Where are B-cells located?

B cells originate in the bone marrow and mature there in mammals. In birds, B cells mature in the bursa of Fabricius, a lymphoid organ where they were first discovered.

Memory B cells are found not only in the spleen and lymph nodes but also in the bone marrow, Peyers’ patches, gingiva, and mucosal epithelium of tonsils. In fetuses, the liver makes B cells. Once born, B cells continue to develop and mature in the bone marrow.

Why are B-cells important?

B-cells, also known as B lymphocytes, are a type of white blood cell that plays a significant role in protecting the body from infection.

They are responsible for mediating the production of antigen-specific immunoglobulin (Ig), which is an antibody that binds to pathogens or foreign substances to neutralize them.

For example, an antibody can bind to a virus, which prevents it from entering a normal cell and causing infection. B-cells can also recruit other cells to help destroy an infected cell.

B-cells are important because they are part of the adaptive immune system. The adaptive immune system includes both innate and adaptive immunity. While innate immunity is your body’s first line of defense against harmful pathogens, adaptive immunity is more specific and takes longer to develop.

Adaptive immunity involves the recognition of specific antigens by T-cells and B-cells. Once activated, these cells produce antibodies that target the specific antigen.

Without B-cells, the body would not be as effective at fighting off common bacteria and viruses. Additionally, the long-lasting “memory antibody” function that is typical of adaptive immunity would be lacking.

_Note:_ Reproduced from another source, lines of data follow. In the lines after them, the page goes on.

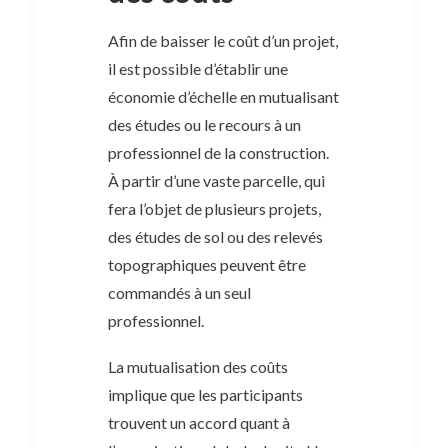
Afin de baisser le coût d’un projet,
il est possible d’établir une
économie d’échelle en mutualisant
des études ou le recours à un
professionnel de la construction.
À partir d’une vaste parcelle, qui
fera l’objet de plusieurs projets,
des études de sol ou des relevés
topographiques peuvent être
commandés à un seul
professionnel.
La mutualisation des coûts
implique que les participants
trouvent un accord quant à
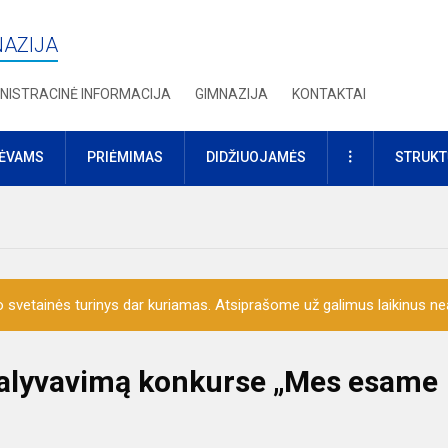
NAZIJA
NISTRACINĖ INFORMACIJA
GIMNAZIJA
KONTAKTAI
DAUGIAU
TĖVAMS
PRIĖMIMAS
DIDŽIUOJAMĖS
STRUKT
o svetainės turinys dar kuriamas. Atsiprašome už galimus laikinus nea
alyvavimą konkurse „Mes esame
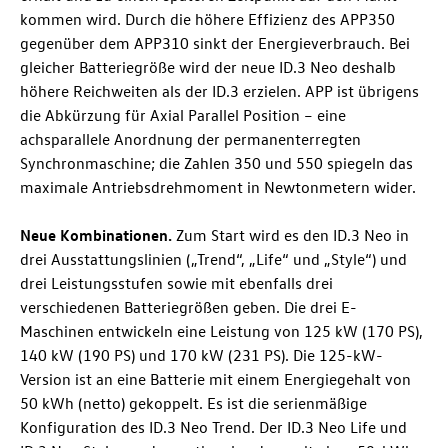
kommen wird. Durch die höhere Effizienz des APP350
gegenüber dem APP310 sinkt der Energieverbrauch. Bei
gleicher Batteriegröße wird der neue
ID.3 Neo
deshalb
höhere Reichweiten als der
ID.3
erzielen. APP ist übrigens
die Abkürzung für Axial Parallel Position – eine
achsparallele Anordnung der permanenterregten
Synchronmaschine; die Zahlen 350 und 550 spiegeln das
maximale Antriebsdrehmoment in Newtonmetern wider.
Neue Kombinationen.
Zum Start wird es den
ID.3 Neo
in
drei Ausstattungslinien
(„Trend“, „Life“ und „Style“) und
drei Leistungsstufen sowie mit ebenfalls drei
verschiedenen Batteriegrößen geben. Die drei E-
Maschinen entwickeln eine Leistung von 125 kW (170 PS)
,
140 kW (190 PS)
und 170 kW (231 PS)
. Die 125-kW-
Version ist an eine Batterie mit einem Energiegehalt von
50 kWh (netto) gekoppelt. Es ist die serienmäßige
Konfiguration des
ID.3 Neo
Trend. Der
ID.3 Neo
Life und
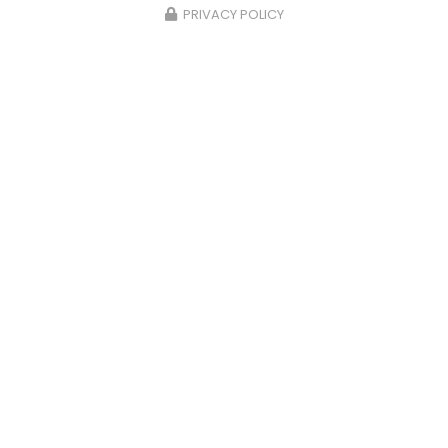
PRIVACY POLICY
6
10/06/202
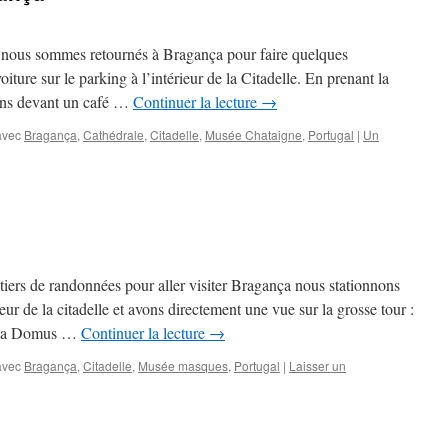
, nous sommes retournés à Bragança pour faire quelques
iture sur le parking à l’intérieur de la Citadelle. En prenant la
sons devant un café …
Continuer la lecture
→
avec
Bragança
,
Cathédrale
,
Citadelle
,
Musée Chataigne
,
Portugal
|
Un
tiers de randonnées pour aller visiter Bragança nous stationnons
ieur de la citadelle et avons directement une vue sur la grosse tour :
r la Domus …
Continuer la lecture
→
avec
Bragança
,
Citadelle
,
Musée masques
,
Portugal
|
Laisser un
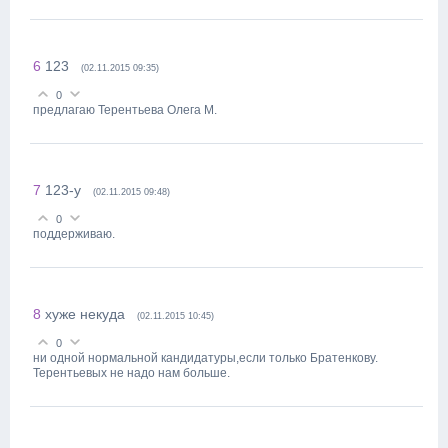
6
123
(02.11.2015 09:35)
0
предлагаю Терентьева Олега М.
7
123-у
(02.11.2015 09:48)
0
поддерживаю.
8
хуже некуда
(02.11.2015 10:45)
0
ни одной нормальной кандидатуры,если только Братенкову.
Терентьевых не надо нам больше.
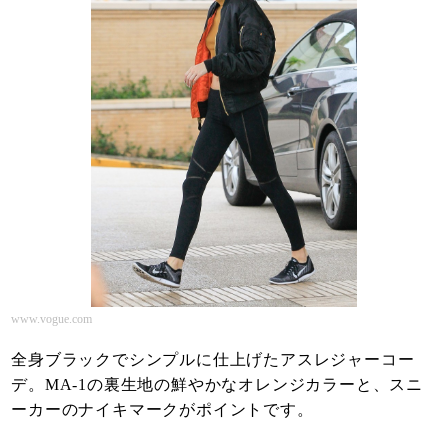
www.vogue.com
全身ブラックでシンプルに仕上げたアスレジャーコー
デ。MA-1の裏生地の鮮やかなオレンジカラーと、スニ
ーカーのナイキマークがポイントです。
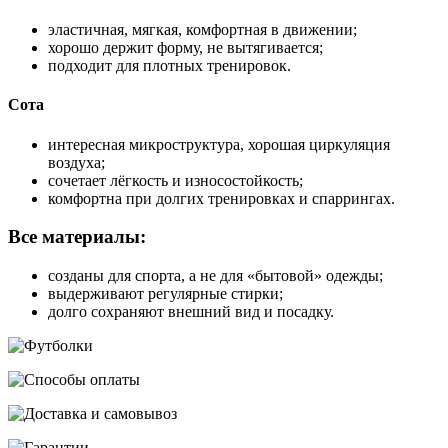
эластичная, мягкая, комфортная в движении;
хорошо держит форму, не вытягивается;
подходит для плотных тренировок.
Сота
интересная микроструктура, хорошая циркуляция
воздуха;
сочетает лёгкость и износостойкость;
комфортна при долгих тренировках и спаррингах.
Все материалы:
созданы для спорта, а не для «бытовой» одежды;
выдерживают регулярные стирки;
долго сохраняют внешний вид и посадку.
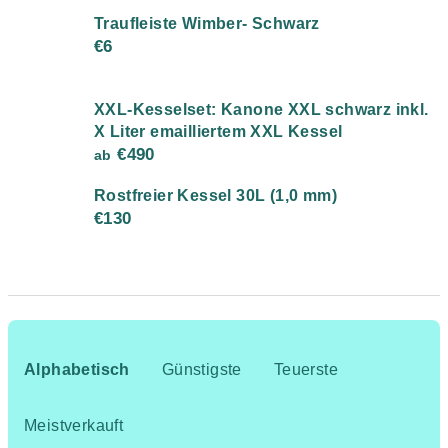
Traufleiste Wimber- Schwarz
€6
XXL-Kesselset: Kanone XXL schwarz inkl.
X Liter emailliertem XXL Kessel
€490
ab
Rostfreier Kessel 30L (1,0 mm)
€130
P
r
Alphabetisch
Günstigste
Teuerste
o
d
Meistverkauft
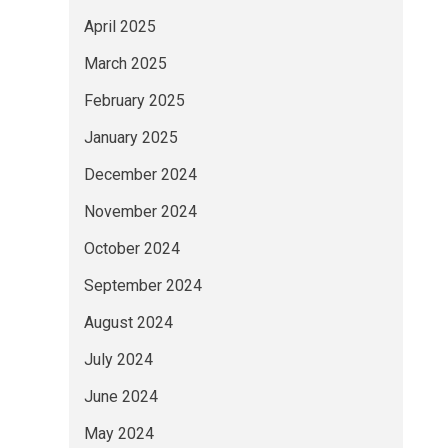
April 2025
March 2025
February 2025
January 2025
December 2024
November 2024
October 2024
September 2024
August 2024
July 2024
June 2024
May 2024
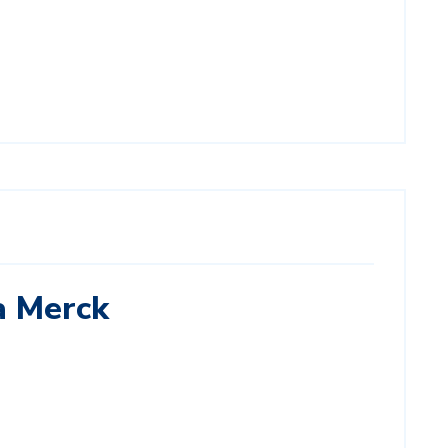
a Merck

What diseases affect B cells?

B cells play an important role in regulating the immune response in both physiological and pathological conditions. Dysregulation of B-cell function can lead to severe consequences for the host, which are discussed below.

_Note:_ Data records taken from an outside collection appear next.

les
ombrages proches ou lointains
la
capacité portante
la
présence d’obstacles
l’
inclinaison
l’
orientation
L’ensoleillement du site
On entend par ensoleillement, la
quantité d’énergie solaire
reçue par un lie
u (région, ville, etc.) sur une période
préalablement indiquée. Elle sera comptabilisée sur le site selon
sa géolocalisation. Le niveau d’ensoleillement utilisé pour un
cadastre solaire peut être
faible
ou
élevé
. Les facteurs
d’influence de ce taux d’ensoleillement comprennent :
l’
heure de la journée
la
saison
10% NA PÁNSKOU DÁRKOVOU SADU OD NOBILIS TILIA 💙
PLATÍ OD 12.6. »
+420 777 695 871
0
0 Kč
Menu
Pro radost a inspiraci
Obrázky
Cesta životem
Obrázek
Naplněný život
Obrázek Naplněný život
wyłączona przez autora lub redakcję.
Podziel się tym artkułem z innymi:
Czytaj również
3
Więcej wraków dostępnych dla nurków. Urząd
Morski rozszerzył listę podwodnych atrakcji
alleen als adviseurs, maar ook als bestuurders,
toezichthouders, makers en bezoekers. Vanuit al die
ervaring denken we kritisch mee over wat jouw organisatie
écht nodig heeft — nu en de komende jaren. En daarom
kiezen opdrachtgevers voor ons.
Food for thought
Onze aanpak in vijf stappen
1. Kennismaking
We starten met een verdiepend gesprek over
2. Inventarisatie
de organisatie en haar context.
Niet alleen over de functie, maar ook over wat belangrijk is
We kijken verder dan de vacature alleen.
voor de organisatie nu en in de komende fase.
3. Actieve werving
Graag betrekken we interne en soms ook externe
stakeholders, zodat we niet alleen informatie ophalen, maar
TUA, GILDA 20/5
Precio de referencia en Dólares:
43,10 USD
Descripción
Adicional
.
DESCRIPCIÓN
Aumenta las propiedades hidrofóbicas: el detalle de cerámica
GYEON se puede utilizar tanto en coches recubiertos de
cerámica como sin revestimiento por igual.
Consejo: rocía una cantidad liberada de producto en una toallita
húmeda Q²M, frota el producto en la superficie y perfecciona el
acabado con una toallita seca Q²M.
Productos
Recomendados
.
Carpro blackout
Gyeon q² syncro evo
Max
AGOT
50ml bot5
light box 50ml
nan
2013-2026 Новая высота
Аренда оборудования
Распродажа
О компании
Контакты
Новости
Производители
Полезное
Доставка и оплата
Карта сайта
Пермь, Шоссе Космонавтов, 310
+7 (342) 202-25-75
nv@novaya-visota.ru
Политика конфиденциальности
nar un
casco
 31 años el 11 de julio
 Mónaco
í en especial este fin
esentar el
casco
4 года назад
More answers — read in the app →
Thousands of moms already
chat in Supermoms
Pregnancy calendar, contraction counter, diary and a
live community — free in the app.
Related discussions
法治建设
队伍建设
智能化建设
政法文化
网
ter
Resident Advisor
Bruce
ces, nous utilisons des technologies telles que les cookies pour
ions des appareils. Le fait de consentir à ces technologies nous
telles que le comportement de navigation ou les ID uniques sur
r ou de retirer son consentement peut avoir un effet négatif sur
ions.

B cells serve as antigen-presenting cells (APCs) in autoimmune diseases such as rheumatoid arthritis and type 1 diabetes.

Recent research has demonstrated that B cells are also involved in the inhibition of inflammatory immune responses, a function carried out by a subpopulation of B cells fittingly named regulatory B cells or Bregs.

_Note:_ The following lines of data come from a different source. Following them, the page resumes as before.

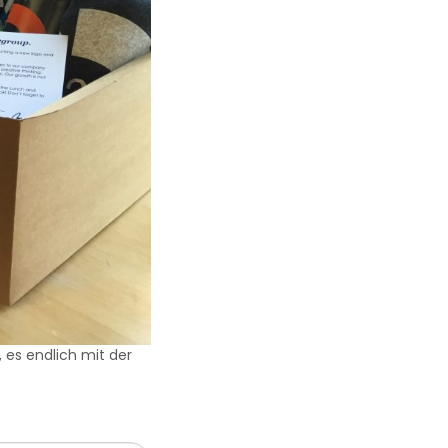
 es endlich mit der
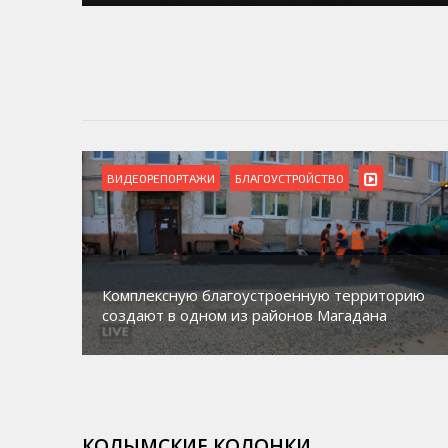
ВИДЕОРЕПОРТАЖИ
БЛАГОУСТРОЙСТВО
Комплексную благоустроенную территорию
создают в одном из районов Магадана
КОЛЫМСКИЕ КОЛОНКИ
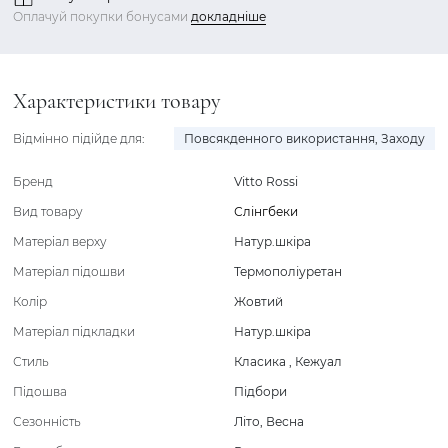
Оплачуй покупки бонусами
докладніше
Характеристики товару
Відмінно підійде для:
Повсякденного використання
,
Заходу
Бренд
Vitto Rossi
Вид товару
Слінгбеки
Матеріал верху
Натур.шкіра
Матеріал підошви
Термополіуретан
Колір
Жовтий
Матеріал підкладки
Натур.шкіра
Стиль
Класика
,
Кежуал
Підошва
Підбори
Сезонність
Літо
,
Весна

Several autoimmune disorders such as multiple sclerosis, N-methyl-d-aspartate receptor (NMDAR) encephalitis, myasthenia gravis, systemic lupus erythematosus (SLE), pemphigus vulgaris, rheumatoid arthritis been treated with B cell depletion therapy (BCDT).

In MS, a complex interplay of neurodegenerative and immunological processes damages the myelin sheaths that surround neurons. There are three clinical variations of MS: relapsing–remitting MS (RRMS), secondary progressive MS (SPMS), and primary progressive MS (PPMS).

Studies have implicated B cells in the pathogenesis of MS. Deposition of complexes containing antibodies and complement components in MS plaques also suggests that B cells are important in MS pathogenesis.